== MATERIAL FOR THIS TASK
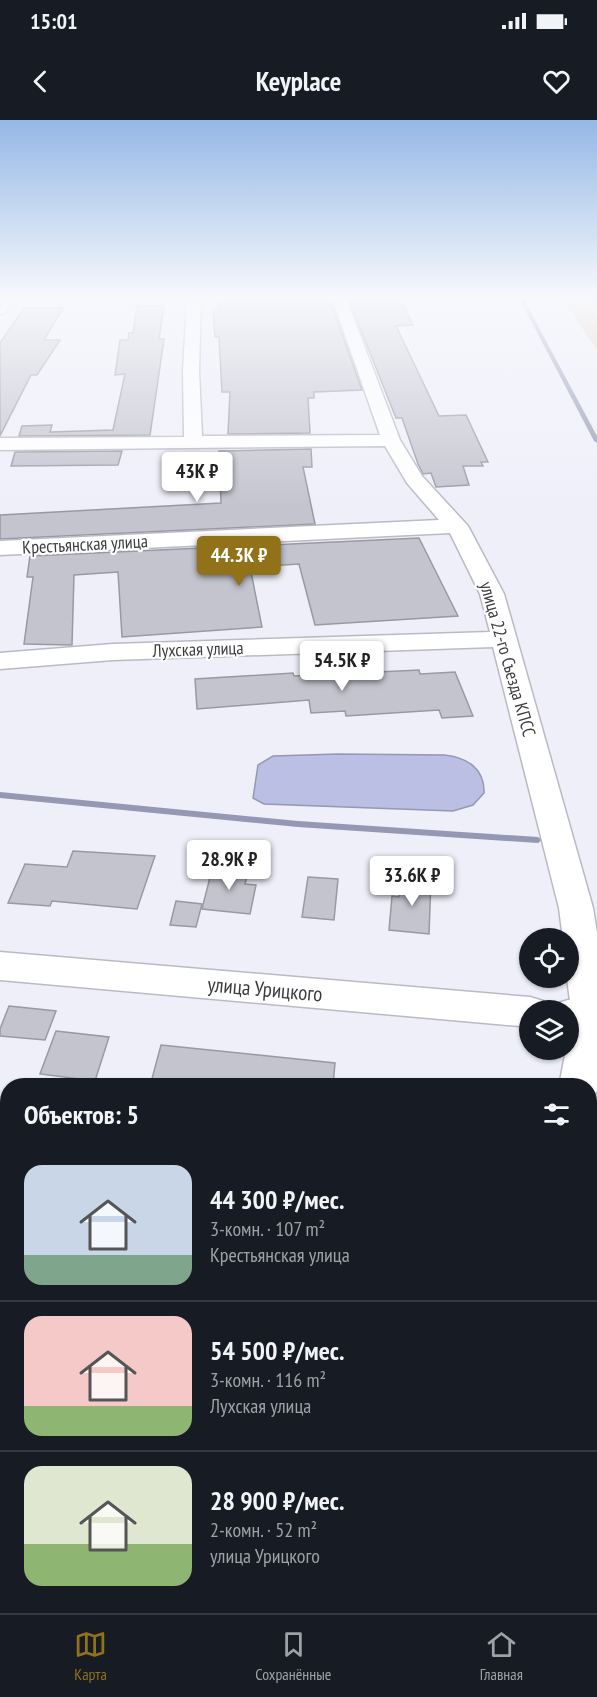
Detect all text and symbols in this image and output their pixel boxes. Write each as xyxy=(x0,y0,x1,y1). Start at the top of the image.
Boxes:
text: 15:01 xyxy=(30,7,78,35)
text: Keyplace xyxy=(256,64,341,98)
icon: back xyxy=(24,65,57,98)
icon: heart xyxy=(540,65,573,98)
pin: 43K ₽ xyxy=(155,452,239,503)
text: 43K ₽ xyxy=(176,458,218,484)
street label: Крестьянская улица xyxy=(22,529,148,559)
pin: 44.3K ₽ xyxy=(184,536,294,587)
text: 44.3K ₽ xyxy=(211,542,267,568)
street label: улица 22-го Съезда КПСС xyxy=(475,579,541,739)
street label: Лухская улица xyxy=(151,636,244,662)
pin: 54.5K ₽ xyxy=(287,641,397,692)
text: 54.5K ₽ xyxy=(314,647,370,673)
pin: 28.9K ₽ xyxy=(174,840,284,891)
text: 28.9K ₽ xyxy=(201,846,257,872)
pin: 33.6K ₽ xyxy=(357,856,467,907)
text: 33.6K ₽ xyxy=(384,862,440,888)
map controls xyxy=(519,928,579,1060)
button: locate xyxy=(519,928,579,988)
street label: улица Урицкого xyxy=(206,971,324,1007)
button: layers xyxy=(519,1000,579,1060)
text: Объектов: 5 xyxy=(24,1098,139,1131)
icon: filters xyxy=(540,1098,573,1131)
text: 44 300 ₽/мес. xyxy=(210,1183,344,1216)
icon: home xyxy=(72,1189,144,1261)
text: 3-комн. · 107 m² xyxy=(210,1216,325,1242)
text: Крестьянская улица xyxy=(210,1242,350,1268)
text: 54 500 ₽/мес. xyxy=(210,1334,344,1367)
icon: home xyxy=(72,1340,144,1412)
text: 3-комн. · 116 m² xyxy=(210,1367,326,1393)
text: Лухская улица xyxy=(210,1393,311,1419)
text: 28 900 ₽/мес. xyxy=(210,1484,344,1517)
icon: home xyxy=(72,1490,144,1562)
text: 2-комн. · 52 m² xyxy=(210,1517,317,1543)
text: улица Урицкого xyxy=(210,1543,320,1569)
tab: Карта xyxy=(74,1628,107,1684)
tab: Сохранённые xyxy=(255,1628,331,1684)
tab: Главная xyxy=(480,1628,523,1684)

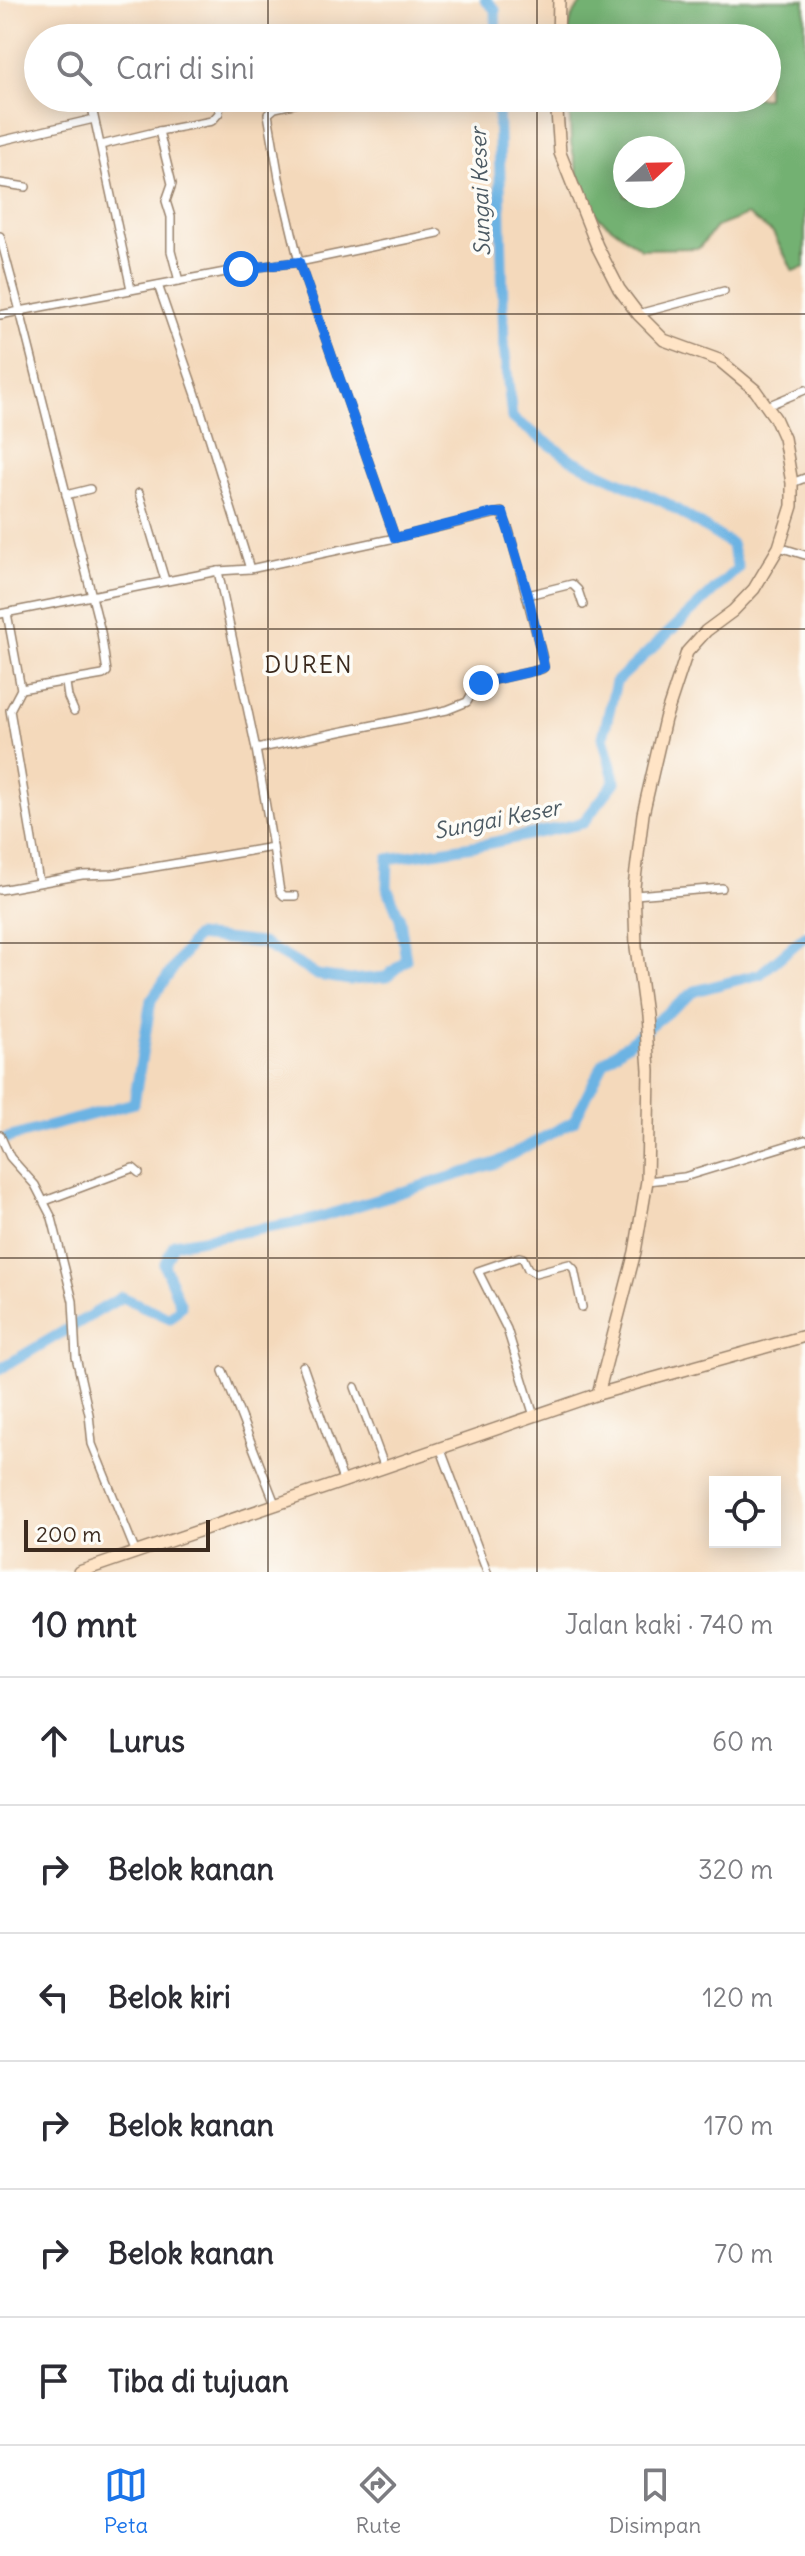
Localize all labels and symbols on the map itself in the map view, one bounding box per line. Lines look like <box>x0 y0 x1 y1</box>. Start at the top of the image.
water label: Sungai Keser <box>464 124 496 257</box>
north arrow <box>613 136 685 208</box>
route start <box>223 251 259 287</box>
district label: DUREN <box>264 649 354 679</box>
route end <box>463 665 499 701</box>
water label: Sungai Keser <box>431 792 566 845</box>
scale bar <box>24 1516 210 1552</box>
====
REQUIRED WORK — Omit the pictures, then output the rest of the listing exactly.

TASK SOLUTION —
Detect all text and symbols in this image and output their pixel boxes. Write each as xyxy=(x0,y0,x1,y1). Start at the top of the image.
Boxes:
text: 15:01 xyxy=(30,7,78,35)
text: Keyplace xyxy=(256,64,341,98)
icon: back xyxy=(24,65,57,98)
icon: heart xyxy=(540,65,573,98)
pin: 43K ₽ xyxy=(155,452,239,503)
text: 43K ₽ xyxy=(176,458,218,484)
street label: Крестьянская улица xyxy=(22,529,148,559)
pin: 44.3K ₽ xyxy=(184,536,294,587)
text: 44.3K ₽ xyxy=(211,542,267,568)
street label: улица 22-го Съезда КПСС xyxy=(475,579,541,739)
street label: Лухская улица xyxy=(151,636,244,662)
pin: 54.5K ₽ xyxy=(287,641,397,692)
text: 54.5K ₽ xyxy=(314,647,370,673)
pin: 28.9K ₽ xyxy=(174,840,284,891)
text: 28.9K ₽ xyxy=(201,846,257,872)
pin: 33.6K ₽ xyxy=(357,856,467,907)
text: 33.6K ₽ xyxy=(384,862,440,888)
map controls xyxy=(519,928,579,1060)
button: locate xyxy=(519,928,579,988)
street label: улица Урицкого xyxy=(206,971,324,1007)
button: layers xyxy=(519,1000,579,1060)
text: Объектов: 5 xyxy=(24,1098,139,1131)
icon: filters xyxy=(540,1098,573,1131)
text: 44 300 ₽/мес. xyxy=(210,1183,344,1216)
icon: home xyxy=(72,1189,144,1261)
text: 3-комн. · 107 m² xyxy=(210,1216,325,1242)
text: Крестьянская улица xyxy=(210,1242,350,1268)
text: 54 500 ₽/мес. xyxy=(210,1334,344,1367)
icon: home xyxy=(72,1340,144,1412)
text: 3-комн. · 116 m² xyxy=(210,1367,326,1393)
text: Лухская улица xyxy=(210,1393,311,1419)
text: 28 900 ₽/мес. xyxy=(210,1484,344,1517)
icon: home xyxy=(72,1490,144,1562)
text: 2-комн. · 52 m² xyxy=(210,1517,317,1543)
text: улица Урицкого xyxy=(210,1543,320,1569)
tab: Карта xyxy=(74,1628,107,1684)
tab: Сохранённые xyxy=(255,1628,331,1684)
tab: Главная xyxy=(480,1628,523,1684)

Localize all labels and symbols on the map itself in the map view, one bounding box per line. Lines look like <box>x0 y0 x1 y1</box>. Start at the top of the image.
water label: Sungai Keser <box>464 124 496 257</box>
north arrow <box>613 136 685 208</box>
route start <box>223 251 259 287</box>
district label: DUREN <box>264 649 354 679</box>
route end <box>463 665 499 701</box>
water label: Sungai Keser <box>431 792 566 845</box>
scale bar <box>24 1516 210 1552</box>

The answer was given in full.